The activist said the learning experience was as inspiring as it was saddening.

“I also learned the power of being an advocate,” she said. “I learned that I could multiply the influence that I had as a grassroots volunteer if I could mobilize people, tell stories effectively and get people to act.”

Shahid said her volunteering experiences allowed her to understand her own role in the world around her.

“All of us have the power to create change,” she said.

Empowered, Shahid said she applied to some of the top schools in the United States with a personal statement that read: “My society is like a moth, drawn to the flame of its own destruction … I want to get a scholarship so that I can help my society, so that I can help other girls.”

Shahid said her full-ride to Stanford helped her understand her country’s problems in a much more academic way.

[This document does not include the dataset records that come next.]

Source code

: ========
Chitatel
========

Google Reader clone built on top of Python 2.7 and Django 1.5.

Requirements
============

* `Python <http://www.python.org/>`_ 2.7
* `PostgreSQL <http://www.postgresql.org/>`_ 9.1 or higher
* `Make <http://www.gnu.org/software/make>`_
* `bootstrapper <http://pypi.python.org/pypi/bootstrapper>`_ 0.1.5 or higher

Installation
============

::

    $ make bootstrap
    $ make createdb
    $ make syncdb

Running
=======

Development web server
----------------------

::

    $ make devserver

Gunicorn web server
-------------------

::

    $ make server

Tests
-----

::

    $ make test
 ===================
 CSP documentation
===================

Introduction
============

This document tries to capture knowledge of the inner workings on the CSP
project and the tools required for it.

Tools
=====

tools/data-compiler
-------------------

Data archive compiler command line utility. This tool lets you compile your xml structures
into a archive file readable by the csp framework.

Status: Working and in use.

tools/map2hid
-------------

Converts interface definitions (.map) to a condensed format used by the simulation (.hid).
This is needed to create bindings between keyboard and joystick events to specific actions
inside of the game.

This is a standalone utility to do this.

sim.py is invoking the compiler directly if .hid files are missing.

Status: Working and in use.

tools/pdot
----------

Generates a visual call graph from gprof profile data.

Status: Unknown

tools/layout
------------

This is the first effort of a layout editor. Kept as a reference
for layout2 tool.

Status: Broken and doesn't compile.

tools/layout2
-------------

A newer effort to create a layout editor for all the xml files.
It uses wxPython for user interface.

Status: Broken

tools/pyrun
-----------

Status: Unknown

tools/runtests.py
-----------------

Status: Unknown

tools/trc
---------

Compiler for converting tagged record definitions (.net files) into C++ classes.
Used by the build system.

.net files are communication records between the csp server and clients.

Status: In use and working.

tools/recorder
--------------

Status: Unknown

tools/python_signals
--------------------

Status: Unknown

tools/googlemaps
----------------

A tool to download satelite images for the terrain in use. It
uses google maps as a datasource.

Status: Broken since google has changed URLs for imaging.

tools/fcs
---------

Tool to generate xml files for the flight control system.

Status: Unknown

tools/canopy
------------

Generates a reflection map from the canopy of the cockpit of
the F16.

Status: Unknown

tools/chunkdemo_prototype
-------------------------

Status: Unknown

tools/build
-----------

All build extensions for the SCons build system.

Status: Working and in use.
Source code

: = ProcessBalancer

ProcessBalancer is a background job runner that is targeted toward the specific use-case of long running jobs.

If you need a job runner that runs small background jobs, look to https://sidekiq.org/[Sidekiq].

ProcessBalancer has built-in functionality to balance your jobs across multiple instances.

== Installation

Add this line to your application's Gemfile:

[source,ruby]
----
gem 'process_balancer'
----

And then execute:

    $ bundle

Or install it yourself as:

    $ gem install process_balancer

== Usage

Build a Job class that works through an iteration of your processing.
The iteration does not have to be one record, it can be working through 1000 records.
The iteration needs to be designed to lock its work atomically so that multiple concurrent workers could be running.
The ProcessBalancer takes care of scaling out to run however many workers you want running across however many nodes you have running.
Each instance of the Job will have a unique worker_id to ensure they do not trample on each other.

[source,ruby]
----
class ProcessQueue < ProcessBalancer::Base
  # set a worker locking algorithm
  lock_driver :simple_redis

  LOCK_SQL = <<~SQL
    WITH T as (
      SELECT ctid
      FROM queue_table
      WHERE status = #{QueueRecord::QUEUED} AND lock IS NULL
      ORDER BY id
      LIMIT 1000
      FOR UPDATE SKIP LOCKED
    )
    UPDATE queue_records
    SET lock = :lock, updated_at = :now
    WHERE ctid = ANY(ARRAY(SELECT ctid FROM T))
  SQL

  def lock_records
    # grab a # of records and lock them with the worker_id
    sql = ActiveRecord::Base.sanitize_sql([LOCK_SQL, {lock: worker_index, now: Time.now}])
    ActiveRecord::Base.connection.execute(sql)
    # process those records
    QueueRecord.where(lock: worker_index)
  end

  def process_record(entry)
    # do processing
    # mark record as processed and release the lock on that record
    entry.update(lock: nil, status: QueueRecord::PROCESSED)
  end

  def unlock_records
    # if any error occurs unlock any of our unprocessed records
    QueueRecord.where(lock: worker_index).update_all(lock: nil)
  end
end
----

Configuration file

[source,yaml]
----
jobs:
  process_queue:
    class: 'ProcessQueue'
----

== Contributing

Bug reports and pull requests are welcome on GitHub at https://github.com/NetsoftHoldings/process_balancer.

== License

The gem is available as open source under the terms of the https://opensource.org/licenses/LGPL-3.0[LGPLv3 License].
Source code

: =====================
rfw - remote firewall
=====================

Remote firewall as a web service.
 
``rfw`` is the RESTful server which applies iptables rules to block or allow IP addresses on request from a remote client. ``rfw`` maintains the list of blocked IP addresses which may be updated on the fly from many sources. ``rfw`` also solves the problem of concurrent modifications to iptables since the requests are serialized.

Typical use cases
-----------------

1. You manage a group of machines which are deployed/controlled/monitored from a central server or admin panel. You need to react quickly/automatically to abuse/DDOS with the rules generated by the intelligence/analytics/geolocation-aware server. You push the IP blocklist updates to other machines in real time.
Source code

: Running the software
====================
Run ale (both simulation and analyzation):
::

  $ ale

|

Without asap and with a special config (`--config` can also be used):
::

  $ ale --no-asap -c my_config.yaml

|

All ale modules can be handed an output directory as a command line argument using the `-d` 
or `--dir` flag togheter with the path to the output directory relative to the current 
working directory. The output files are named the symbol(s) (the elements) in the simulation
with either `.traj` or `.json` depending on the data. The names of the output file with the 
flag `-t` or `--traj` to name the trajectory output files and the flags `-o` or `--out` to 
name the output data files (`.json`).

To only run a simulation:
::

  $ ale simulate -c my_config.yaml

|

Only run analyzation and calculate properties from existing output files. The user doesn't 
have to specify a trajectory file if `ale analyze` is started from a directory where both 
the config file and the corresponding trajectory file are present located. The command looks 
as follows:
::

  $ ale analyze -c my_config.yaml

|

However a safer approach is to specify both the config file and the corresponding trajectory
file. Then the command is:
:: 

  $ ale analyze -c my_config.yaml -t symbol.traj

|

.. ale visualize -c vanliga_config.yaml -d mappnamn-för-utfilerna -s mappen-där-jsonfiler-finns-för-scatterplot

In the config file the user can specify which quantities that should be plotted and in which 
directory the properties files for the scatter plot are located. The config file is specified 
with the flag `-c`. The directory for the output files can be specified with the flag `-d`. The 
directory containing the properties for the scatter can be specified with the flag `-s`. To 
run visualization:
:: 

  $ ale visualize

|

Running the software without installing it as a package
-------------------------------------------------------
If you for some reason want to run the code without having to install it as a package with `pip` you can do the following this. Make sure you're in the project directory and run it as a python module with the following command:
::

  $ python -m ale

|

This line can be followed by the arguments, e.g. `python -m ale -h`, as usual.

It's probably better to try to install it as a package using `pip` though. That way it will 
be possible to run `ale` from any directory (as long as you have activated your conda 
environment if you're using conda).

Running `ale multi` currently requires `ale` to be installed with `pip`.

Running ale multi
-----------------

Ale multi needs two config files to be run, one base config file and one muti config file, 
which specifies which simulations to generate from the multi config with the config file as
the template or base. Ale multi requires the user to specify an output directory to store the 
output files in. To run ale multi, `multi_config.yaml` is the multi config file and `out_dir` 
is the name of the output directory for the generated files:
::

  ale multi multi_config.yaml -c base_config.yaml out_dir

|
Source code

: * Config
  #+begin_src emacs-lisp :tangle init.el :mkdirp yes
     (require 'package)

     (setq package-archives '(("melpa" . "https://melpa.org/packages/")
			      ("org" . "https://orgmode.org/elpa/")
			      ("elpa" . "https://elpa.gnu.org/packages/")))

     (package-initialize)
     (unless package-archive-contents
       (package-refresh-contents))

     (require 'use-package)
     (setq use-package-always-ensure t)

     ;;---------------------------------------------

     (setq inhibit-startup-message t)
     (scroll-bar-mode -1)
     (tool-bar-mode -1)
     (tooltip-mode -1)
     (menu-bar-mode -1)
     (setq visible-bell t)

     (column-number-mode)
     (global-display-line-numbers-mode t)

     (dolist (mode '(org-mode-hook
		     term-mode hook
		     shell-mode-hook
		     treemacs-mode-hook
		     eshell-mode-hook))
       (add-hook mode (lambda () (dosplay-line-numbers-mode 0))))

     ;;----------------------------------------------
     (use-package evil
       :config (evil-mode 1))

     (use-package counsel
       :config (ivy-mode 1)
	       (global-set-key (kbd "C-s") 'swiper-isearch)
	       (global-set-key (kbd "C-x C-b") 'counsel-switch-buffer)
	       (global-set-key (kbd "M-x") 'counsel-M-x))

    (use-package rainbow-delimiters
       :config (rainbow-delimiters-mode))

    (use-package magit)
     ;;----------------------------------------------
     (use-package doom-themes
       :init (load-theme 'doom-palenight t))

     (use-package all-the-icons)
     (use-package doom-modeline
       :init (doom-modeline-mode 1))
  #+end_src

Her deeper intellectual comprehension, paired with Stanford’s entrepreneurial brightest, primed her to think about constructive solutions for contentious issues.

As terrorism in Pakistan grew, Shahid said she “felt the social fabric of [her] society growing.” With its fray, Shahid felt beckoned to her homeland to apply what she had learned to those in need — girls who were forbidden to attend school, she said.

Shahid said she heard how the Taliban threatened young girls who wanted to attend school just three hours north of Pakistan’s capital and felt compelled to do something.

At 20 years old, Shahid was inspired by a little girl named Malala to help create an environment for girls where their education would not be destroyed.

“Discover beyond the life you were born into,” Shahid said. “Understanding who you are is not only an incredible responsibility but an immense joy.”